Mercedes-Benz thinks the future of autonomous driving could look a lot like a 10-year-old movie.
The German luxury automaker unveiled a unique new concept car, which is influenced by the 2009 blockbuster sci-fi movie "Avatar" and designed with the input of Academy Award-winning director James Cameron, at the 2020 Consumer Electronics Show (CES) in Las Vegas on Tuesday.
Called the Mercedes-Benz Vision AVTR, the futuristic concept car is meant to be both sustainable and autonomous. The car features a 110 kilowatt-hour electric motor that can produce 469 horsepower and a range of roughly 435 miles.
The car doesn't have a steering wheel, as Mercedes and Cameron instead imagine the car's center console would recognize "the human driver's heartbeat and breath so man and machine literally merge into a fully intuitive experience," Mercedes said in a press release. ("Avatar" featured an alien race that is able to merge their minds to create symbiotic relationships with one another as well as with nature.)
The Vision AVTR would establish "a biometric connection with the driver," according to the release.
Though the Vision AVTR's exact technology does not exist, biometrics in cars are real: Hyundai introduced biometric sensors in the Santa Fe SUV in 2018 that could scan a fingerprint to turn on the car and even adjust seat position and mirrors to the driver's specifications.
With regard to sustainability, the Vision AVTR would hypothetically be powered by battery technology using graphene, another technology based in reality.
Graphene, which was discovered in 2004, is the strongest material in the world, yet it's also the thinnest and capable of stretching like rubber. In 2018, researchers at Spanish startup Earthdas found that graphene could be used to make batteries that charge 12 times faster than lithium-ion batteries (currently used for most electric car batteries, such as Tesla's), though no graphene-based car battery currently exists on the market.
Mercedes-Benz also said the Vision AVTR's graphene-based battery's materials would be compostable and completely recyclable. (Graphene has been found to be biodegradable.)
The supercar would have "transparent door shells" and an interior made from recycled materials (like "old clothing, flags and PET plastic bottles") and vegan leather, which is already used in other luxury vehicles, such as the interiors of the 2020 Range Rover Evoque and the Jaguar I-Pace SUVs. It's wheels would glow (inspired by the "Tree of Souls" from the movie, which glows in response to the movements of nearby beings) thanks to LEDs.
The car would also drive not only forward and backward, but sideways and diagonally, according to Mercedes. This detail may become a reality too: In 2016, Goodyear introduced spherical concept tires, called the Eagle-360, that could one day allow autonomous vehicles to drive sideways.

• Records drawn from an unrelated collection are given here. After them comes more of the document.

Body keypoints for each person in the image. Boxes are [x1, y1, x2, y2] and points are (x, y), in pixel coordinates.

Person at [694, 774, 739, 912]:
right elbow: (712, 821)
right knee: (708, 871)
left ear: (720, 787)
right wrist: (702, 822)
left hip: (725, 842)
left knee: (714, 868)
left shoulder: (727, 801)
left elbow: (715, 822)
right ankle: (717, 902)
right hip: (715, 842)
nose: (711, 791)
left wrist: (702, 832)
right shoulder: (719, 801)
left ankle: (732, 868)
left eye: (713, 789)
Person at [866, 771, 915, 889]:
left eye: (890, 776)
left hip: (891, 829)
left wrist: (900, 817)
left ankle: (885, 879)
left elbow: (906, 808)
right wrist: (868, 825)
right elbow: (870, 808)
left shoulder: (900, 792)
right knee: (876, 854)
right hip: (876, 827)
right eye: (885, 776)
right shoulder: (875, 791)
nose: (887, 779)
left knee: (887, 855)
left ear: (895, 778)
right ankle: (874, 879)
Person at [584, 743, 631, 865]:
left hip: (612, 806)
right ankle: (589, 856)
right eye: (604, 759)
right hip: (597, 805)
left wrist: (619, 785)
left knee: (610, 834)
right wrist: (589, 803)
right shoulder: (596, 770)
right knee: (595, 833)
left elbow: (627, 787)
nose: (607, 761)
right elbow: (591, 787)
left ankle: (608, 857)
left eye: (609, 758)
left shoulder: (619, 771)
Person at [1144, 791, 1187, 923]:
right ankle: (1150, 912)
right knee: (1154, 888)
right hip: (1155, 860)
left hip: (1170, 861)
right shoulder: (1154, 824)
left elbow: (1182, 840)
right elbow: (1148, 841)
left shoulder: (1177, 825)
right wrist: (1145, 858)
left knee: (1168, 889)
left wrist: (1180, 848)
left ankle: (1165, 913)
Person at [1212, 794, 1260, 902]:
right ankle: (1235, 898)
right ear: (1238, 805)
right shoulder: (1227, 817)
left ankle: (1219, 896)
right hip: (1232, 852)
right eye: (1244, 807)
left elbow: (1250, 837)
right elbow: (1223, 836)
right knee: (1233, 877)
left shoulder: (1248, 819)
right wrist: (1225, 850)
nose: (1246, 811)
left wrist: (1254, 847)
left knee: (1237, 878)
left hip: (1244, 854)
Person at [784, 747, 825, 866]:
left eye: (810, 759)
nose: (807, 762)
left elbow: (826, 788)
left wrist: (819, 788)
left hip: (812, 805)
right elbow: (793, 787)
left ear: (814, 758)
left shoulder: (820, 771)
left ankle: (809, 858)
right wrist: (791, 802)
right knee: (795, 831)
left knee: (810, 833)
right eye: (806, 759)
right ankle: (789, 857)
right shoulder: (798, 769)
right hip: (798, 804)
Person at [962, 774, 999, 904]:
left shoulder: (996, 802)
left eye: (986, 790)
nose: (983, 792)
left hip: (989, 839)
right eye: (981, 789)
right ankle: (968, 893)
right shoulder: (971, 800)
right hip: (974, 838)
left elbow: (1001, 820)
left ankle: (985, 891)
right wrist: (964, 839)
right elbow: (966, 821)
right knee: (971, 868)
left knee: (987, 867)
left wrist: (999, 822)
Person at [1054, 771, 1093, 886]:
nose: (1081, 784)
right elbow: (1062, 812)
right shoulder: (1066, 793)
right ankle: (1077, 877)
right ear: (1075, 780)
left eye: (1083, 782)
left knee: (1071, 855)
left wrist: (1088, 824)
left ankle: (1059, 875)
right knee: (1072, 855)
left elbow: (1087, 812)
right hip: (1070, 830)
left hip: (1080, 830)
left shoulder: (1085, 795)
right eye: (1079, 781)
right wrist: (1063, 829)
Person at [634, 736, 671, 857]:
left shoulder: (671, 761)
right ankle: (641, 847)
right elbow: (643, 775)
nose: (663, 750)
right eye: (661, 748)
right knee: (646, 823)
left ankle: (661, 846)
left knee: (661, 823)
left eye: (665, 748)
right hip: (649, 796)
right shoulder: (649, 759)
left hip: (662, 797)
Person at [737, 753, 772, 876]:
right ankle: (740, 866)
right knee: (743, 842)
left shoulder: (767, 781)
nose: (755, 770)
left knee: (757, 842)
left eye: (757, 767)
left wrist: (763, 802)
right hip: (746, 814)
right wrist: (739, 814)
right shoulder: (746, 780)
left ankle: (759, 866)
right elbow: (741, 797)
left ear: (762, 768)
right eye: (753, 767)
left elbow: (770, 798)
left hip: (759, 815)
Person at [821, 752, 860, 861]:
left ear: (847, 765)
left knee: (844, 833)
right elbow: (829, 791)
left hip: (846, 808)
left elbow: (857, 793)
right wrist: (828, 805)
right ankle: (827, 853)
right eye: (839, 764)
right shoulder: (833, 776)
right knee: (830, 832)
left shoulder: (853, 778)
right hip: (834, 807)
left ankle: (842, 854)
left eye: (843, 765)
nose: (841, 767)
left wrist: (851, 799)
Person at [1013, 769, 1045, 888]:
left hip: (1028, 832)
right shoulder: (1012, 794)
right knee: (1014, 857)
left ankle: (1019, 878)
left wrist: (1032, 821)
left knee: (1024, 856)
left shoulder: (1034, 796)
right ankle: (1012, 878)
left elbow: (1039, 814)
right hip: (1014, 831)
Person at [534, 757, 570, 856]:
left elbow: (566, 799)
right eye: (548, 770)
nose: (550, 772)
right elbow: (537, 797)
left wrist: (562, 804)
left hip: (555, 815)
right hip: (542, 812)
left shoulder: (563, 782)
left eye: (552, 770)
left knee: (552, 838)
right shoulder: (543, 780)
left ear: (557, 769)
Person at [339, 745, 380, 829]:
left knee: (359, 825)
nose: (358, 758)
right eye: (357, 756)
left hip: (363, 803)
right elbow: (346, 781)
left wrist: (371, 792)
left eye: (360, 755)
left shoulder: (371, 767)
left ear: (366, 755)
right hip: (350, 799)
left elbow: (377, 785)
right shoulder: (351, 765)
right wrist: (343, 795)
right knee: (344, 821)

The latest concept car from Mercedes-Benz does fit in with some of the directions the German automaker is looking to take in the more immediate future in terms of electric vehicles and autonomous driving.
In September, Mercedes introduced an all-electric concept car called the Vision EQS that would have a driving range of about 435 miles from a 100 kilowatt-hour battery pack. Two months later, the company announced plans to sell an electric Mercedes-Benz EQC starting in early 2020 at a price of $67,900. The electric SUV is expected to compete with Tesla's planned Model Y SUV, which will start at a price of $39,000 when it becomes available in 2021.
And in December, Mercedes-Benz parent company Daimler said it was testing a ride-hailing service using self-driving technology in Mercedes-Benz S-Class cars in San Jose, California.